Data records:
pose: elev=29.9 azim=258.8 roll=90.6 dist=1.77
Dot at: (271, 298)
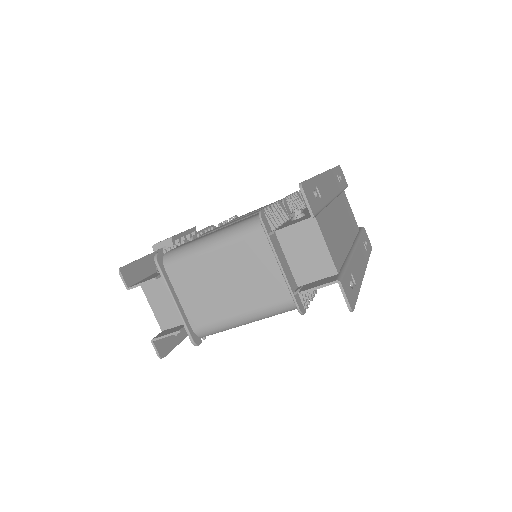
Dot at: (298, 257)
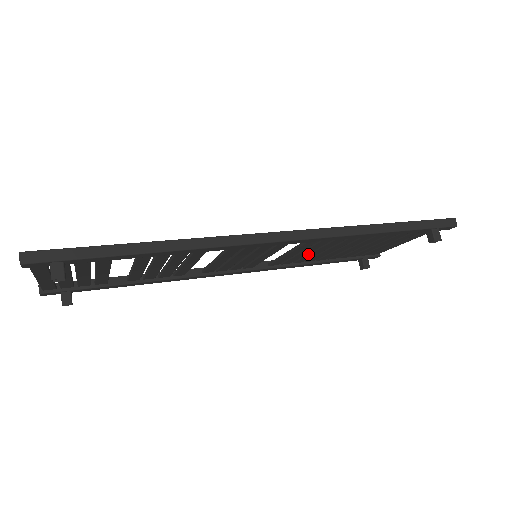
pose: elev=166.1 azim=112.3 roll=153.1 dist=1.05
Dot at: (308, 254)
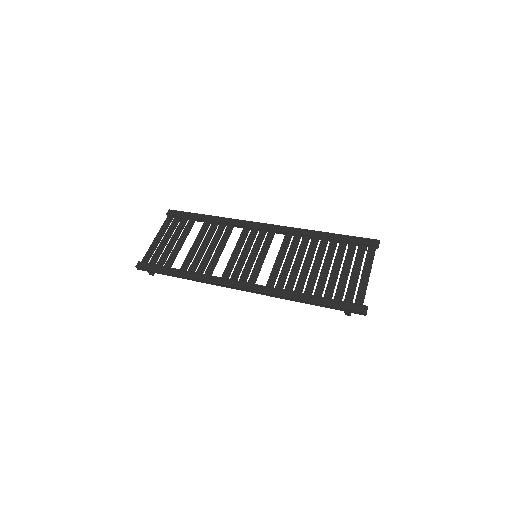
Dot at: (296, 255)
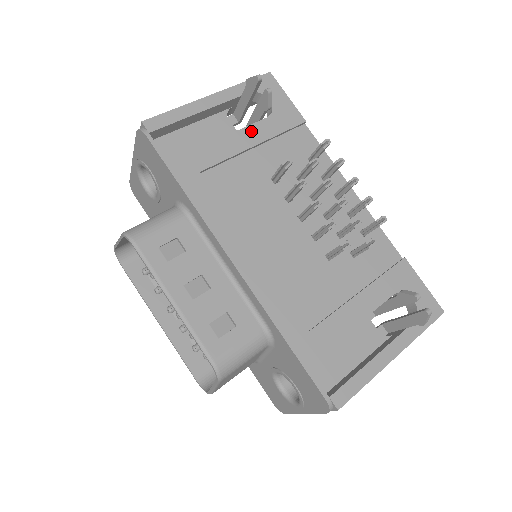
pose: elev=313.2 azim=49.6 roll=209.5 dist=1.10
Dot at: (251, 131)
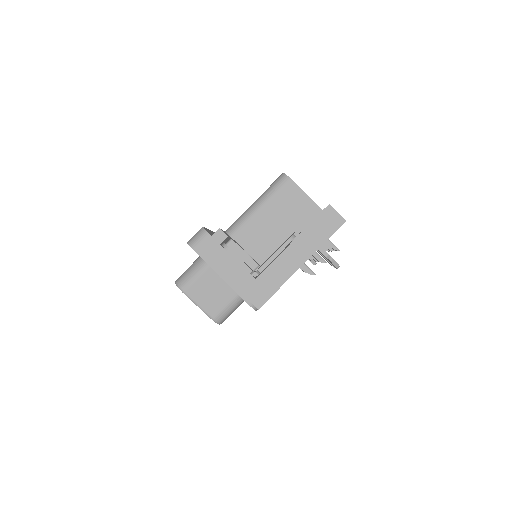
Dot at: occluded
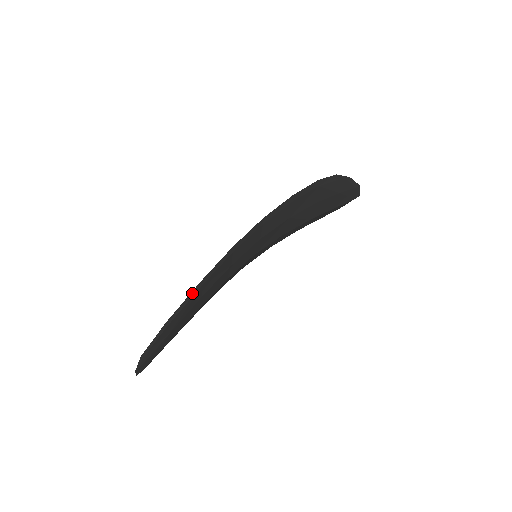
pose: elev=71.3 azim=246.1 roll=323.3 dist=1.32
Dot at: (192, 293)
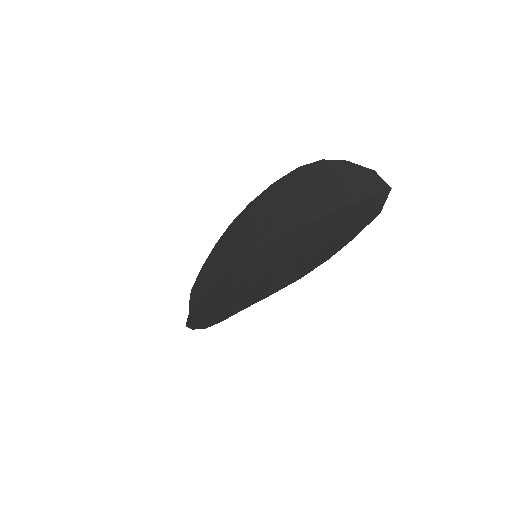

Exercise brief: Copy out every line of text from the items above verbatim, leaving out the pictures.

Solution:
pose: elev=29.9 azim=258.8 roll=90.6 dist=1.77
Dot at: (271, 298)
Dot at: (298, 257)
pose: elev=166.1 azim=112.3 roll=153.1 dist=1.05
Dot at: (308, 254)
Dot at: (296, 255)
pose: elev=313.2 azim=49.6 roll=209.5 dist=1.10
Dot at: (251, 131)
Dot at: occluded
pose: elev=71.3 azim=246.1 roll=323.3 dist=1.32
Dot at: (192, 293)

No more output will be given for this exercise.